▶ _STUDY TEXT_
# # #

Reinsurers went into the June renewals with renewed appreciation of the natural catastrophe risks in the Asia-Pacific region and increased potential losses due to updated catastrophe models.

While they have incurred heavy disaster losses this year, the companies’ results for the third quarter, covering the June treaty renewals, show that gross written premium from property and casualty reinsurance has risen.

Hannover Re increased gross premium in non-life reinsurance by 8.2%, saying this would have been 10.5% at constant exchange rates.

Property and casualty premiums rose 7.5% and were a bright spot for Munich Re, which has written over $1 billion off the value of its Greek bonds and, like all the companies, suffered from low investment returns.

Swiss Re increased premiums from property and casualty by 18%, saying the increase was mostly due to successful renewals and new business following the natural catastrophes in the first quarter.

The group says the reinsurance market has started to turn and it expects further improvements in the next six to 18 months.

Hannover says “the situation on international reinsurance markets is broadly positive”.

It says treaty renewals have brought sharp surges in rates, especially under programs that have suffered losses.

Not everyone is convinced, however, because there is still plenty of capacity in the market. At the reinsurance meeting in Baden-Baden at the end of last month, Allianz board member Clem Booth argued that pricing is still soft.

“There are as many competitive reinsurers in the game as there are those who are sticking to technical rates,” he said.

Investment analyst Chris Hitchings of investment bank KBW says that despite the difficult environment, the reinsurance industry is not sufficiently stressed for rates to rise across the board. “The fixation with when the reinsurance cyclical upturn will arrive seems somewhat premature. Judging by all of the available pricing metrics, we do not appear to have had the downturn yet.”

Chris Klein, the Head of Sales Operations UK and Middle East for Guy Carpenter, says despite competing pricing pressures “reinsurance capacity remains in good supply with the market unable to put down an anchor to stop drifting”.

He says individual loss experience will be rated accordingly and revised models may have an impact, but “we believe that with skilful negotiation and finesse, and in the absence of a major event, clearing prices on a risk-adjusted basis may be little changed for many at the January 2012 renewal”.

It is inevitable that reinsurers will talk pricing up and insurers will use capacity as a bargaining chip to talk it down, but the third-quarter results show that the largest reinsurers are increasing gross premium.

It is also inevitable that the companies will seek to recover catastrophe losses in the face of lower profits this year because of catastrophe losses and the turmoil on investment markets. The fourth-quarter results will give a firm indication and next year will show how the pricing battle has played out.

# # #

▶ _DATA SHOWN_

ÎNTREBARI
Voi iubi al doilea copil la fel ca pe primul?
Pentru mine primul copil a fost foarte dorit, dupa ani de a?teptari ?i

# # #

▶ _PROBLEM SET_
- 1) Answer the following from the reinsurance article:
(a) By what percentage did Swiss Re increase its property and casualty premiums?
(b) In which city was the reinsurance meeting at which Clem Booth argued that pricing is still soft?
(c) Which investment bank employs Chris Hitchings?
- 2) List every company named in the reinsurance article.
The data were taken from a separate source.

▶ _EXERCISE RESPONSES_
- 1)
(a) 18%
(b) Baden-Baden
(c) KBW

- 2) Hannover Re, Munich Re, Swiss Re, Allianz, KBW, Guy Carpenter